Start of Task inputs

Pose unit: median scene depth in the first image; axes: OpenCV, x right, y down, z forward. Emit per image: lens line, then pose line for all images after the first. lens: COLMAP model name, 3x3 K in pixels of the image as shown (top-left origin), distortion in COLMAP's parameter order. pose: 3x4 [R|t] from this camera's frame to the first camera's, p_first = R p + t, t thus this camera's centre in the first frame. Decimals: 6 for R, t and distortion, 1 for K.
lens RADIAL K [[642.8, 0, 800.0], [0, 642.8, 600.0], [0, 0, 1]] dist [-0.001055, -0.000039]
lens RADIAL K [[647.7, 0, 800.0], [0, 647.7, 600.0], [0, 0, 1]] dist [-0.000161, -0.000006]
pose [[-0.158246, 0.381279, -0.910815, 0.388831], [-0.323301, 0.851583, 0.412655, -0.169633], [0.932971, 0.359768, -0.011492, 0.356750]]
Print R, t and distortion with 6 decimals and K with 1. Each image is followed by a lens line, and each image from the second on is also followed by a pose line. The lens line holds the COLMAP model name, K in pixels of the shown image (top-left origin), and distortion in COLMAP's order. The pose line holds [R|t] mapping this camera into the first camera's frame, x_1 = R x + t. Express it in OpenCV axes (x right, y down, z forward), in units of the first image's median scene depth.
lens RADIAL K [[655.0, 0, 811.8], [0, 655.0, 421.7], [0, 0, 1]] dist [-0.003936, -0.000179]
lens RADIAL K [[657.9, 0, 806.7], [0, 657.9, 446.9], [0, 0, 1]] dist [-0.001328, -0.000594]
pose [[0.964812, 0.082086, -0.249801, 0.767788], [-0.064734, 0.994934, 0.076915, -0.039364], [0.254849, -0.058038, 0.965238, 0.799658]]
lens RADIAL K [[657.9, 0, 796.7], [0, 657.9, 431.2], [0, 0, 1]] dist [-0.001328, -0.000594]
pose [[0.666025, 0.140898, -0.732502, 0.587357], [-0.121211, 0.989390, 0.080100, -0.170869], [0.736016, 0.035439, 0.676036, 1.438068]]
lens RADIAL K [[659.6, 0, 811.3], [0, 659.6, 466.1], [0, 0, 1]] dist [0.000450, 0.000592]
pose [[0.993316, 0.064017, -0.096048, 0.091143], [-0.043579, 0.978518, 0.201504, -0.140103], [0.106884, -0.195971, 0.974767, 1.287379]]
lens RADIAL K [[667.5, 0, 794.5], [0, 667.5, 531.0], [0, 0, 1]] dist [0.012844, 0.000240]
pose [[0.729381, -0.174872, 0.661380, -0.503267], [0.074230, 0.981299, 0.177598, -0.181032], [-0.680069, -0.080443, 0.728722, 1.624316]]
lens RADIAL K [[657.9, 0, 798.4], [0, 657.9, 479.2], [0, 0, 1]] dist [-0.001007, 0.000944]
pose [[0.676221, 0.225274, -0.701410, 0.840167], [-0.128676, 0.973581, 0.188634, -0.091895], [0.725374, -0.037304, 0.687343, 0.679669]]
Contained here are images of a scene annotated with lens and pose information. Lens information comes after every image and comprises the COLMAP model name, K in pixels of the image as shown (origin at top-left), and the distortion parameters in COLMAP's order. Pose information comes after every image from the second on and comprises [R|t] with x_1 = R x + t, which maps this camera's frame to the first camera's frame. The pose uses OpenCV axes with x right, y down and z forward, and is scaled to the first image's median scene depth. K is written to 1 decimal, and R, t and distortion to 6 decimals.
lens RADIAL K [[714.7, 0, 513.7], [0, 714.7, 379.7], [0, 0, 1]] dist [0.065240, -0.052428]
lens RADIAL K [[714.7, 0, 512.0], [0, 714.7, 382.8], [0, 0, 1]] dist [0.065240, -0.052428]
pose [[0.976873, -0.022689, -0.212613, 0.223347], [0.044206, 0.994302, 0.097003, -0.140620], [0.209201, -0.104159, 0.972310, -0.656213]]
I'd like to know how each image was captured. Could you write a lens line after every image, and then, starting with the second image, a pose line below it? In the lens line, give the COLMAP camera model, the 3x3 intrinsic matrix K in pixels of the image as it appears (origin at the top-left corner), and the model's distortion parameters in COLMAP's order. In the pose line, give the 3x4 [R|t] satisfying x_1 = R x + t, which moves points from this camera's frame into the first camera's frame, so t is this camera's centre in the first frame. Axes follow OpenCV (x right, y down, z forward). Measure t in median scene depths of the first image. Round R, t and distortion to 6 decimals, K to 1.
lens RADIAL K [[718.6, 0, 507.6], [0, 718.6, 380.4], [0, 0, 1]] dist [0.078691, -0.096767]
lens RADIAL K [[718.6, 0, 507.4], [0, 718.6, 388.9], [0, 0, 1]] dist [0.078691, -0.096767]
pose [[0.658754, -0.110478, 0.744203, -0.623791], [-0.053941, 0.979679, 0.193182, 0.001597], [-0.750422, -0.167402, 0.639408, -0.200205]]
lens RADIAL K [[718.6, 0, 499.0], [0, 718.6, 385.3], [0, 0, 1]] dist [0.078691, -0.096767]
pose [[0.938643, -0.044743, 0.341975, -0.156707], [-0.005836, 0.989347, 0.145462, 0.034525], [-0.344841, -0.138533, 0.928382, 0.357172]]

End of Task inputs

What to work on: Swap every "lens line" in the items above for "camera line", and write the items out again with nothing else changed.

Response area:
Pose unit: median scene depth in the first image; axes: OpenCV, x right, y down, z forward. Emit per image: camera line, then pose line for all images after the first. lens: COLMAP model name, 3x3 K in pixels of the image as shown (top-left origin), distortion in COLMAP's parameter order. pose: 3x4 [R|t] from this camera's frame to the first camera's, p_first = R p + t, t thus this camera's centre in the first frame. Decimals: 6 for R, t and distortion, 1 for K.
lens RADIAL K [[642.8, 0, 800.0], [0, 642.8, 600.0], [0, 0, 1]] dist [-0.001055, -0.000039]
lens RADIAL K [[647.7, 0, 800.0], [0, 647.7, 600.0], [0, 0, 1]] dist [-0.000161, -0.000006]
pose [[-0.158246, 0.381279, -0.910815, 0.388831], [-0.323301, 0.851583, 0.412655, -0.169633], [0.932971, 0.359768, -0.011492, 0.356750]]
Print R, t and distortion with 6 decimals and K with 1. Each image is followed by a camera line, and each image from the second on is also followed by a pose line. The camera line holds the COLMAP model name, K in pixels of the shown image (top-left origin), and distortion in COLMAP's order. The pose line holds [R|t] mapping this camera into the first camera's frame, x_1 = R x + t. Express it in OpenCV axes (x right, y down, z forward), in units of the first image's median scene depth.
lens RADIAL K [[655.0, 0, 811.8], [0, 655.0, 421.7], [0, 0, 1]] dist [-0.003936, -0.000179]
lens RADIAL K [[657.9, 0, 806.7], [0, 657.9, 446.9], [0, 0, 1]] dist [-0.001328, -0.000594]
pose [[0.964812, 0.082086, -0.249801, 0.767788], [-0.064734, 0.994934, 0.076915, -0.039364], [0.254849, -0.058038, 0.965238, 0.799658]]
lens RADIAL K [[657.9, 0, 796.7], [0, 657.9, 431.2], [0, 0, 1]] dist [-0.001328, -0.000594]
pose [[0.666025, 0.140898, -0.732502, 0.587357], [-0.121211, 0.989390, 0.080100, -0.170869], [0.736016, 0.035439, 0.676036, 1.438068]]
lens RADIAL K [[659.6, 0, 811.3], [0, 659.6, 466.1], [0, 0, 1]] dist [0.000450, 0.000592]
pose [[0.993316, 0.064017, -0.096048, 0.091143], [-0.043579, 0.978518, 0.201504, -0.140103], [0.106884, -0.195971, 0.974767, 1.287379]]
lens RADIAL K [[667.5, 0, 794.5], [0, 667.5, 531.0], [0, 0, 1]] dist [0.012844, 0.000240]
pose [[0.729381, -0.174872, 0.661380, -0.503267], [0.074230, 0.981299, 0.177598, -0.181032], [-0.680069, -0.080443, 0.728722, 1.624316]]
lens RADIAL K [[657.9, 0, 798.4], [0, 657.9, 479.2], [0, 0, 1]] dist [-0.001007, 0.000944]
pose [[0.676221, 0.225274, -0.701410, 0.840167], [-0.128676, 0.973581, 0.188634, -0.091895], [0.725374, -0.037304, 0.687343, 0.679669]]
Contained here are images of a scene annotated with lens and pose information. Lens information comes after every image and comprises the COLMAP model name, K in pixels of the image as shown (origin at top-left), and the distortion parameters in COLMAP's order. Pose information comes after every image from the second on and comprises [R|t] with x_1 = R x + t, which maps this camera's frame to the first camera's frame. The pose uses OpenCV axes with x right, y down and z forward, and is scaled to the first image's median scene depth. K is written to 1 decimal, and R, t and distortion to 6 decimals.
lens RADIAL K [[714.7, 0, 513.7], [0, 714.7, 379.7], [0, 0, 1]] dist [0.065240, -0.052428]
lens RADIAL K [[714.7, 0, 512.0], [0, 714.7, 382.8], [0, 0, 1]] dist [0.065240, -0.052428]
pose [[0.976873, -0.022689, -0.212613, 0.223347], [0.044206, 0.994302, 0.097003, -0.140620], [0.209201, -0.104159, 0.972310, -0.656213]]
I'd like to know how each image was captured. Could you write a camera line after every image, and then, starting with the second image, a pose line below it? In the camera line, give the COLMAP camera model, the 3x3 intrinsic matrix K in pixels of the image as it appears (origin at the top-left corner), and the model's distortion parameters in COLMAP's order. In the pose line, give the 3x4 [R|t] satisfying x_1 = R x + t, which moves points from this camera's frame into the first camera's frame, so t is this camera's centre in the first frame. Axes follow OpenCV (x right, y down, z forward). Measure t in median scene depths of the first image. Round R, t and distortion to 6 decimals, K to 1.
lens RADIAL K [[718.6, 0, 507.6], [0, 718.6, 380.4], [0, 0, 1]] dist [0.078691, -0.096767]
lens RADIAL K [[718.6, 0, 507.4], [0, 718.6, 388.9], [0, 0, 1]] dist [0.078691, -0.096767]
pose [[0.658754, -0.110478, 0.744203, -0.623791], [-0.053941, 0.979679, 0.193182, 0.001597], [-0.750422, -0.167402, 0.639408, -0.200205]]
lens RADIAL K [[718.6, 0, 499.0], [0, 718.6, 385.3], [0, 0, 1]] dist [0.078691, -0.096767]
pose [[0.938643, -0.044743, 0.341975, -0.156707], [-0.005836, 0.989347, 0.145462, 0.034525], [-0.344841, -0.138533, 0.928382, 0.357172]]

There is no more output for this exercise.